Check three samples of monthly sales quantity and sales price

In [None]:
# Sample 1
plot_sales_num_and_price(articles.loc[0,"article_id"])

In [None]:
# Sample 2
plot_sales_num_and_price(articles.loc[1,"article_id"])

In [None]:
# Sample 3
print(articles.shape)
plot_sales_num_and_price(articles.loc[3,"article_id"])

# Calc. correlation coefficient between the number of units sold and the average price

In [None]:
# Correlation coefficients between price and quantity are calculated for each product.
corrcoef_array = []
articles["count_price_coef"] = 0
articles["valid_coef_num"] = 0
for i in tqdm.tqdm(articles.index):
    stand_count = articles.iloc[i,27:52].values
    stand_price = articles.iloc[i,52:77].values
    new_a = []
    new_b = []
    for item1,item2 in zip(stand_count,stand_price):
        if not (np.isnan(item1) or np.isnan(item2)):
            new_a.append(item1)
            new_b.append(item2)
    stand_count = new_a
    stand_price = new_b
    tmp = np.corrcoef(stand_count,stand_price)
    articles.loc[i,"count_price_coef"] = tmp[0,1]
    articles.loc[i,"valid_coef_num"] = len(stand_count)
    
# Exclude products that have many months in which not a single unit is sold.(Here, n=10)
articles = articles[articles["valid_coef_num"]>=10]


In [None]:
# Create a histogram of correlation coefficients
fig = plt.figure()
ax = fig.add_subplot(1, 1, 1)
ax.hist(articles["count_price_coef"],bins=10)
plt.xlabel('Correlation coefficient[-]')
plt.ylabel('Freaquency[-]')

In [None]:
# Check one of the scatter and transition graphs for products with large correlation coefficients as a sample.
large_corr_id = articles[articles["count_price_coef"]>0.8].iloc[0].article_id
i = articles[articles["article_id"] == large_corr_id].index[0]
stand_count = articles.iloc[i,27:52].values
stand_price = articles.iloc[i,52:77].values
new_a = []
new_b = []
for item1,item2 in zip(stand_count,stand_price):
    if not (np.isnan(item1) or np.isnan(item2)):
        new_a.append(item1)
        new_b.append(item2)
stand_count = new_a
stand_price = new_b
tmp = np.corrcoef(stand_count,stand_price)
articles.loc[i,"count_price_coef"] = tmp[0,1]
articles.loc[i,"valid_coef_num"] = len(stand_count)
plt.plot(stand_count,stand_price,'x')
plot_sales_num_and_price(articles.loc[i,"article_id"])

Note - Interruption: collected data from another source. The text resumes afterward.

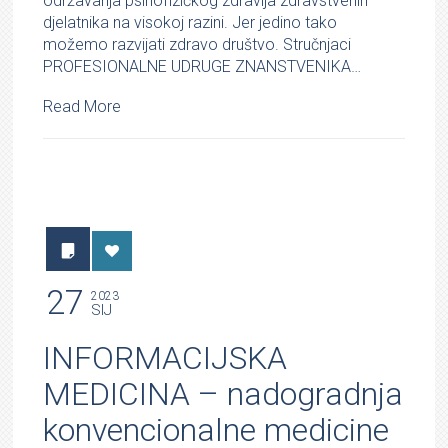
održavanja psihofizičkog zdravlja zdravstvenih
djelatnika na visokoj razini. Jer jedino tako
možemo razvijati zdravo društvo. Stručnjaci
PROFESIONALNE UDRUGE ZNANSTVENIKA…
Read More
27
2023
SIJ
INFORMACIJSKA
MEDICINA – nadogradnja
konvencionalne medicine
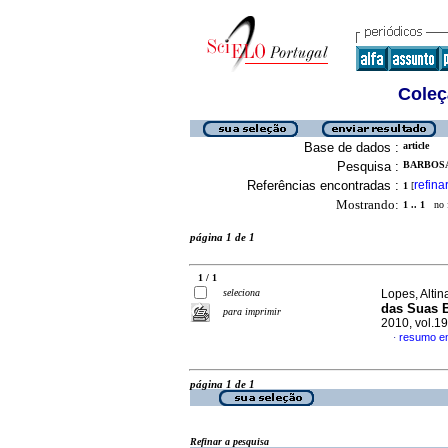
Coleç
Base de dados :
article
Pesquisa :
BARBOSA
Referências encontradas :
refina
1
[
Mostrando:
1 .. 1
no f
página 1 de 1
1 / 1
seleciona
Lopes, Altina
das Suas 
para imprimir
2010, vol.1
resumo e
·
página 1 de 1
Refinar a pesquisa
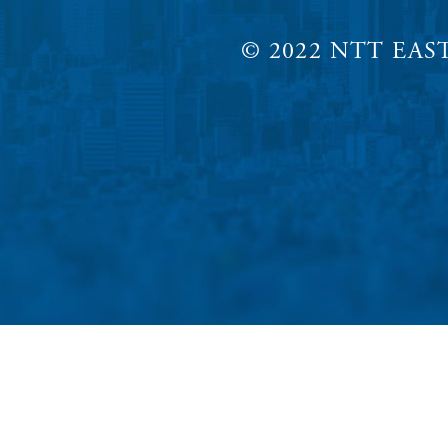
© 2022 NTT EAST,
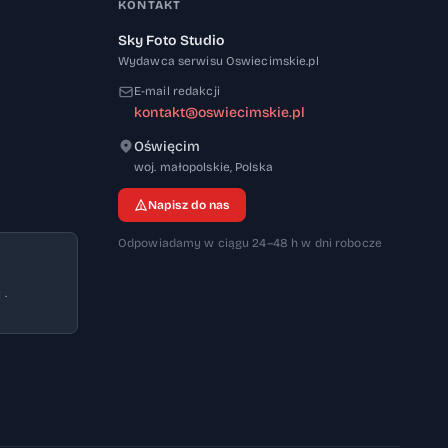
KONTAKT
Sky Foto Studio
Wydawca serwisu Oswiecimskie.pl
E-mail redakcji
kontakt@oswiecimskie.pl
Oświęcim
32-600
woj. małopolskie
,
Polska
Napisz do nas
Odpowiadamy w ciągu 24–48 h w dni robocze
 ·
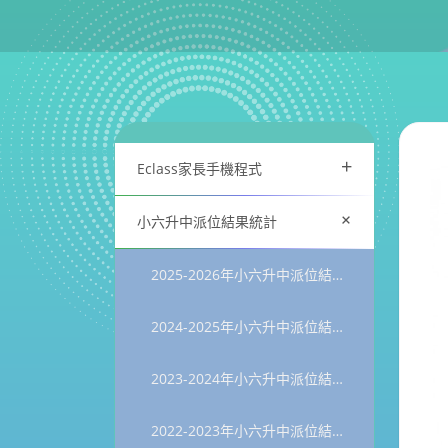
+
Eclass家長手機程式
+
小六升中派位結果統計
2025-2026年小六升中派位結果統計
2024-2025年小六升中派位結果統計
2023-2024年小六升中派位結果統計
2022-2023年小六升中派位結果統計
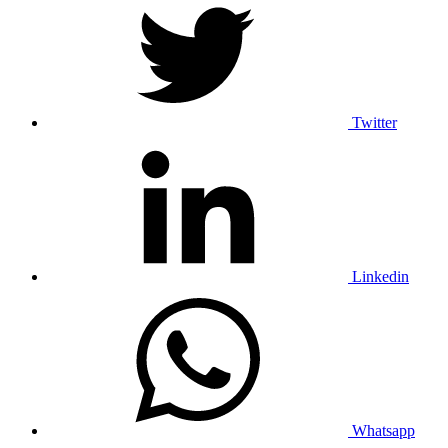
Twitter
Linkedin
Whatsapp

# Restricted to channel=1 and channel = 2
Uncomment the code at the beginning to get the result when limited.  
- channel = 1  
https://cdn.discordapp.com/attachments/957917652846796830/958133553940557824/channel1.png  
- channel = 2  
https://cdn.discordapp.com/attachments/957917652846796830/958133554154459227/channel2.png

# Summary and Discussion
・I would have expected sales to increase when a sale occurs, but perhaps the trend is more toward lower prices when sales go down.    
・The correlation between the number of units sold and price is more apparent online. It is difficult to imagine that a lower price would result in fewer sales, and it is reasonable to assume that a lower price would result in fewer sales. We considered the following.    
offline：Customers will buy at a lower price for the purpose of inventory clearance if they buy at a lower price.  
online: Even if it's cheaper, don't buy things that are out of season or out of style (perhaps they can buy them when you need them when online). 
・If a correlation was found, we thought that if we knew the cycle of price reductions, we could determine when the number of units sold would increase, but two years of data were not sufficient to do so.    
・From the graph of fluctuations: overall, many clothing prices are falling (if it is natural to say so).    
・I still think it would be better to treat the number of units sold as the feature quantity rather than the price.